(Dataset entries)
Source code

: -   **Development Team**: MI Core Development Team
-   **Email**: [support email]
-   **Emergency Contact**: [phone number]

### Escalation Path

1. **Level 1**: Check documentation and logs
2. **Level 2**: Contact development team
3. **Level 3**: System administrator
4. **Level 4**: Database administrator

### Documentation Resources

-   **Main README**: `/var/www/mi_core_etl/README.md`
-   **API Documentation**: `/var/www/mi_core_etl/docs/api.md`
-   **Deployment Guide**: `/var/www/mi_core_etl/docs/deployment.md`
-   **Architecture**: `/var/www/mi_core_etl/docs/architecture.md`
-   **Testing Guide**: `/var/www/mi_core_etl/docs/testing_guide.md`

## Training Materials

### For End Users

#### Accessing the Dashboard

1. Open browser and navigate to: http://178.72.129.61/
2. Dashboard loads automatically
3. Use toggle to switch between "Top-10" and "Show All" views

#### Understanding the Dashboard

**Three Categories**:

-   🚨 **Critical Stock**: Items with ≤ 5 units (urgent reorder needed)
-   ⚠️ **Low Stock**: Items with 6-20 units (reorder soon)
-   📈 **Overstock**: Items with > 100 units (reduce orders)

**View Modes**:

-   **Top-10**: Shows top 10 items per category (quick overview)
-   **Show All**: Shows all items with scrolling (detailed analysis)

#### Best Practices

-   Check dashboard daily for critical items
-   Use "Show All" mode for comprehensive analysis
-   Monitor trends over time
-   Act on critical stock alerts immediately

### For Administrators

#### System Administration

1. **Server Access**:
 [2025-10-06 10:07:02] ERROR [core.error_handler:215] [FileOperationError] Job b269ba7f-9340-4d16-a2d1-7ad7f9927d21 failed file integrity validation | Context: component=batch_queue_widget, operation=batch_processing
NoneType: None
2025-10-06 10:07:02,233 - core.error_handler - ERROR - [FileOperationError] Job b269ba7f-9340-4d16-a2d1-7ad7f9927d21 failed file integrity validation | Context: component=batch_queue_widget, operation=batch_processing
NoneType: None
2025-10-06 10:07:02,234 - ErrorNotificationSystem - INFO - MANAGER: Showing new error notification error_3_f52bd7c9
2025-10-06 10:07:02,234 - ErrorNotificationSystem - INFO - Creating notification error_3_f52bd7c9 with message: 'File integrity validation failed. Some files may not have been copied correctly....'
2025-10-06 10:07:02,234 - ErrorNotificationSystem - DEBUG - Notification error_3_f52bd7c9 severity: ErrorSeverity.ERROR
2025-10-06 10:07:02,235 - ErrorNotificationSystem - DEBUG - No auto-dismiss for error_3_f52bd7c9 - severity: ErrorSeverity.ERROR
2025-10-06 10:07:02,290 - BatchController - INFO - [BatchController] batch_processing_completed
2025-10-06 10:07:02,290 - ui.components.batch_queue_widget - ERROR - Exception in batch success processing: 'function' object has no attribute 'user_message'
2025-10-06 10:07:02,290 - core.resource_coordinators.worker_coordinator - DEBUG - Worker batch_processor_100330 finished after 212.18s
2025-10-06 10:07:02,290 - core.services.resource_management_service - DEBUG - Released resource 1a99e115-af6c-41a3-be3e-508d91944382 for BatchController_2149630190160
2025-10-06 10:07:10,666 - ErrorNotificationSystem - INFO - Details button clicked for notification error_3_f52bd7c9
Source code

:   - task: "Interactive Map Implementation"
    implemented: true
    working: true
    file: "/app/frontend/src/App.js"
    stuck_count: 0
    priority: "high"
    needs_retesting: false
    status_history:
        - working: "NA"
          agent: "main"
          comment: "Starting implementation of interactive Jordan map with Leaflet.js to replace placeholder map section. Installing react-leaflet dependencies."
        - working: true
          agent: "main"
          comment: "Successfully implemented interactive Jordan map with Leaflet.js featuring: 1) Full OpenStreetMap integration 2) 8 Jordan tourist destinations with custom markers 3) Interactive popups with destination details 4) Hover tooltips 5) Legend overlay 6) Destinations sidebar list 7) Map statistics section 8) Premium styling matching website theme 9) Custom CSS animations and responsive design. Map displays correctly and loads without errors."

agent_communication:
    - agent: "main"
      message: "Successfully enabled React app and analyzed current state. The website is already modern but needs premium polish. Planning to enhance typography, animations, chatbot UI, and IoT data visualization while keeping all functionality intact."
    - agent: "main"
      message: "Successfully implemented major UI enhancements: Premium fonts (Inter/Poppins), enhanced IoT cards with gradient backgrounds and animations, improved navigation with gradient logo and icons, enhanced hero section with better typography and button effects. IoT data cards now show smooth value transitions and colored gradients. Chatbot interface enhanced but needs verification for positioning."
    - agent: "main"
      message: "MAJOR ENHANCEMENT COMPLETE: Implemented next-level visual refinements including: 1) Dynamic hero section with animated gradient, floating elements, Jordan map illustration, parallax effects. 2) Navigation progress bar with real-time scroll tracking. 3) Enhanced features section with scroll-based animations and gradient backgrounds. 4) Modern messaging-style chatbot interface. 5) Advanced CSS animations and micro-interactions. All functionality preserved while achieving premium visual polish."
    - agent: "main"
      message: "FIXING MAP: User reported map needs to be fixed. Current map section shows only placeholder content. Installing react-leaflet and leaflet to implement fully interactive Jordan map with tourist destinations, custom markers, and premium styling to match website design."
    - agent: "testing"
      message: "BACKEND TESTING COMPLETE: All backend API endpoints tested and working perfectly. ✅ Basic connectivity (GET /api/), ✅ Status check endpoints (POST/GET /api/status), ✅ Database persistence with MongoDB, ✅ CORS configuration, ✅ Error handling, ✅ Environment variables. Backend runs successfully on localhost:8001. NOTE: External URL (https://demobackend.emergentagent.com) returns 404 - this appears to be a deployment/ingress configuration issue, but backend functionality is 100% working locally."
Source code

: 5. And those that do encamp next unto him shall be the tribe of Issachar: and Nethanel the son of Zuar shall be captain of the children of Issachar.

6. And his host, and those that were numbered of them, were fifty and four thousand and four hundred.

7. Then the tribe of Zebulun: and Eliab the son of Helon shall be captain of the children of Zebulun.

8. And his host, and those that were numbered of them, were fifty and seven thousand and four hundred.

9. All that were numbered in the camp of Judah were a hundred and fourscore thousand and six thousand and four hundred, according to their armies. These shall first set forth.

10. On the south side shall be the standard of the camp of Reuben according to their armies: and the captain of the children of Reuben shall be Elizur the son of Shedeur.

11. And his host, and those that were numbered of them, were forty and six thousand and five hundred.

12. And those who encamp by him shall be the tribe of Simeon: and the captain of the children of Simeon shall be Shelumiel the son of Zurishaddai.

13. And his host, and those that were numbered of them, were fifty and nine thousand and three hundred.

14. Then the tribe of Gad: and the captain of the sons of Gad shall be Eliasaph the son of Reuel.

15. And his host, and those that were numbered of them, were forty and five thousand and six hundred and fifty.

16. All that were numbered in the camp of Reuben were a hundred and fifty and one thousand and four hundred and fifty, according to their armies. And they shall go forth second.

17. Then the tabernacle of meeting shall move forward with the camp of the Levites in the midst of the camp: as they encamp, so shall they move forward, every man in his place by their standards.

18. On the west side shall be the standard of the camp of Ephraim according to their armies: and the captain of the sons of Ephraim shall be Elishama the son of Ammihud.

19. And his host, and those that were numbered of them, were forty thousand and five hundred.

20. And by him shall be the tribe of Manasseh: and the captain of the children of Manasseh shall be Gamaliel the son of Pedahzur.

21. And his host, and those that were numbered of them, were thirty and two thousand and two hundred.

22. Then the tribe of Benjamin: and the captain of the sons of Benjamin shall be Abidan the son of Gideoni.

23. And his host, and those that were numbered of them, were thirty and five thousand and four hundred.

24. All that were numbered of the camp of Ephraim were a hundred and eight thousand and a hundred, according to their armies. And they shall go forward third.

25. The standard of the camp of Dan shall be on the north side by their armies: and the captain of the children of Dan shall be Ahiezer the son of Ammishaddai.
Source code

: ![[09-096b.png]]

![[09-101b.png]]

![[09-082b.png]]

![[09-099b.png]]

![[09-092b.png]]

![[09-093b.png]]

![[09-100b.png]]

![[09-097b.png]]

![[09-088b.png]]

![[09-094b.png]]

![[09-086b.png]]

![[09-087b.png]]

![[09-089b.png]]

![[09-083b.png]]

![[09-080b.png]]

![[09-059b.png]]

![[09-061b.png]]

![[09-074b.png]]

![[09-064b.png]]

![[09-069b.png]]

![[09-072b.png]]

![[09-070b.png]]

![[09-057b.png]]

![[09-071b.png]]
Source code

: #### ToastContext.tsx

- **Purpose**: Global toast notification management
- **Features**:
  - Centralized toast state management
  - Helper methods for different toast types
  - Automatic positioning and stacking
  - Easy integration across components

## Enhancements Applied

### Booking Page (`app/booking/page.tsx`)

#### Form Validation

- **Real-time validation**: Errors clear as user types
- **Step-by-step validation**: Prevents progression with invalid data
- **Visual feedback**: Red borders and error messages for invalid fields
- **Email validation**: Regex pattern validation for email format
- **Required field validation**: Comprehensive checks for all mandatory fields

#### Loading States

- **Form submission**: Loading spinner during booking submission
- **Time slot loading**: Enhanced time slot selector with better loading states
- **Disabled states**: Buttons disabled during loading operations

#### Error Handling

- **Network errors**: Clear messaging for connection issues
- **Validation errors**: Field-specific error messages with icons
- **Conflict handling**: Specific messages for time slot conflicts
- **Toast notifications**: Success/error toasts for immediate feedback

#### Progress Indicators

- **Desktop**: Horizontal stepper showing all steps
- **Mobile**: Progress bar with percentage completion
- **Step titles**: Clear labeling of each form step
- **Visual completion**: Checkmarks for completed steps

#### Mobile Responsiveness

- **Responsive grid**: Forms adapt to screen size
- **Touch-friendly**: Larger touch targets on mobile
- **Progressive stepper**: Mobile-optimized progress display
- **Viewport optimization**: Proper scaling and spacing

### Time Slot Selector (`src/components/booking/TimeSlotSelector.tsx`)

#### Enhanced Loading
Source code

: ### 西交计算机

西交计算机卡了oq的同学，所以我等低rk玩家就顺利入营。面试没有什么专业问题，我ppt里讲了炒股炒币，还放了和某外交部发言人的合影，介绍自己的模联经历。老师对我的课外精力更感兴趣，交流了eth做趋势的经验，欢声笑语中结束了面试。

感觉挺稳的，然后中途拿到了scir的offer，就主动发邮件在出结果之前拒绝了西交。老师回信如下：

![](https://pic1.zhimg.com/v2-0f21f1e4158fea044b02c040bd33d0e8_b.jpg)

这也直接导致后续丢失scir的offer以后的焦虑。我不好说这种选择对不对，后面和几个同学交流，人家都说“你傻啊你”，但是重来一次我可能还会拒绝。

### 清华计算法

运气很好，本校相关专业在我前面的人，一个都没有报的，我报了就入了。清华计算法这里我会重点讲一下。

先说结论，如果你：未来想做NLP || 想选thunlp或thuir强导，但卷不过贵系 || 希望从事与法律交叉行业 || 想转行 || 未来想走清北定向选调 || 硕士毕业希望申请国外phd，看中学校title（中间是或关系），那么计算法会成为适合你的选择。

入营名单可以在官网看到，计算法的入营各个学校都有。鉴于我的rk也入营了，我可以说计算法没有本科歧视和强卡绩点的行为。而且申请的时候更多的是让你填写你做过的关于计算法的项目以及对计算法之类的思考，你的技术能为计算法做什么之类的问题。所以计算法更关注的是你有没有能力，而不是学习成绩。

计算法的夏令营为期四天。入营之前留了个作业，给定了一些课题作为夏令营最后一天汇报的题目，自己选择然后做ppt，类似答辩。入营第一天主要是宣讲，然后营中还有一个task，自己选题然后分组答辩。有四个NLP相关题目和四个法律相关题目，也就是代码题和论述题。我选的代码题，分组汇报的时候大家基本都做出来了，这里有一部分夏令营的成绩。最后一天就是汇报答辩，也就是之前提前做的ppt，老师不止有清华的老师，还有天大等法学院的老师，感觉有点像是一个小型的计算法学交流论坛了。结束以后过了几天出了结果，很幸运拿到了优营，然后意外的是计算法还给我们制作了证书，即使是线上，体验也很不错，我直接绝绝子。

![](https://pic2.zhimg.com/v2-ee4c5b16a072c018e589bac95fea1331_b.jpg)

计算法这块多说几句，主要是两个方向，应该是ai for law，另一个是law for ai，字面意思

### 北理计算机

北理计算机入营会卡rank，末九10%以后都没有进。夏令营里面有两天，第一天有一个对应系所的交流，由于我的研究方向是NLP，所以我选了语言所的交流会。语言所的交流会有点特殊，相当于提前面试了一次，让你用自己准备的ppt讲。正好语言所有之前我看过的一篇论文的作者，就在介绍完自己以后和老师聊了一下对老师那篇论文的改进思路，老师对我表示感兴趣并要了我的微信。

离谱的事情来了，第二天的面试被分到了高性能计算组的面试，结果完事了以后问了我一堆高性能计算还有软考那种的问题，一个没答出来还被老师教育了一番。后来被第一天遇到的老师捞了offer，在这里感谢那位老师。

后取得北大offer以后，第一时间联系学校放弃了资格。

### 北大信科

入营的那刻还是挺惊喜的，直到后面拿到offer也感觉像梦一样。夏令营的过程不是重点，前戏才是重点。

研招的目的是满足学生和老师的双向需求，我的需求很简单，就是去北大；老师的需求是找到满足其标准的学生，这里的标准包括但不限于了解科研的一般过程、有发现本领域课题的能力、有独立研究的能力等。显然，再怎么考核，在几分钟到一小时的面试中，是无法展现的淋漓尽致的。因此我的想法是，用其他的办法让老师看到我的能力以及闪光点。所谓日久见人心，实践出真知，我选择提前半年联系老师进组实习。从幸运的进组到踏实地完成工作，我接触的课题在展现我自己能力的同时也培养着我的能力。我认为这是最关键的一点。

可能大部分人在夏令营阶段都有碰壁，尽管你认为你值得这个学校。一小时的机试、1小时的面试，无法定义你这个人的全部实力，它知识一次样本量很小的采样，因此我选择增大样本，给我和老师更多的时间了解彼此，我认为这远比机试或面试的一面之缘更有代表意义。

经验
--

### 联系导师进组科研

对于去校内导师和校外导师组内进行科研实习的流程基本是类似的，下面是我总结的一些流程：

To-do item >> Can you extract, word for word, the lines of the material above, beginning with the line that contains "西交计算机卡了oq的同学，所" and continuing through the line that contains "计算法这块多说几句，主要是两个方向，应该是ai for law，另一个是law", with both of those lines included?

Answer to this task >>
西交计算机卡了oq的同学，所以我等低rk玩家就顺利入营。面试没有什么专业问题，我ppt里讲了炒股炒币，还放了和某外交部发言人的合影，介绍自己的模联经历。老师对我的课外精力更感兴趣，交流了eth做趋势的经验，欢声笑语中结束了面试。

感觉挺稳的，然后中途拿到了scir的offer，就主动发邮件在出结果之前拒绝了西交。老师回信如下：

![](https://pic1.zhimg.com/v2-0f21f1e4158fea044b02c040bd33d0e8_b.jpg)

这也直接导致后续丢失scir的offer以后的焦虑。我不好说这种选择对不对，后面和几个同学交流，人家都说“你傻啊你”，但是重来一次我可能还会拒绝。

### 清华计算法

运气很好，本校相关专业在我前面的人，一个都没有报的，我报了就入了。清华计算法这里我会重点讲一下。

先说结论，如果你：未来想做NLP || 想选thunlp或thuir强导，但卷不过贵系 || 希望从事与法律交叉行业 || 想转行 || 未来想走清北定向选调 || 硕士毕业希望申请国外phd，看中学校title（中间是或关系），那么计算法会成为适合你的选择。

入营名单可以在官网看到，计算法的入营各个学校都有。鉴于我的rk也入营了，我可以说计算法没有本科歧视和强卡绩点的行为。而且申请的时候更多的是让你填写你做过的关于计算法的项目以及对计算法之类的思考，你的技术能为计算法做什么之类的问题。所以计算法更关注的是你有没有能力，而不是学习成绩。

计算法的夏令营为期四天。入营之前留了个作业，给定了一些课题作为夏令营最后一天汇报的题目，自己选择然后做ppt，类似答辩。入营第一天主要是宣讲，然后营中还有一个task，自己选题然后分组答辩。有四个NLP相关题目和四个法律相关题目，也就是代码题和论述题。我选的代码题，分组汇报的时候大家基本都做出来了，这里有一部分夏令营的成绩。最后一天就是汇报答辩，也就是之前提前做的ppt，老师不止有清华的老师，还有天大等法学院的老师，感觉有点像是一个小型的计算法学交流论坛了。结束以后过了几天出了结果，很幸运拿到了优营，然后意外的是计算法还给我们制作了证书，即使是线上，体验也很不错，我直接绝绝子。

![](https://pic2.zhimg.com/v2-ee4c5b16a072c018e589bac95fea1331_b.jpg)

计算法这块多说几句，主要是两个方向，应该是ai for law，另一个是law for ai，字面意思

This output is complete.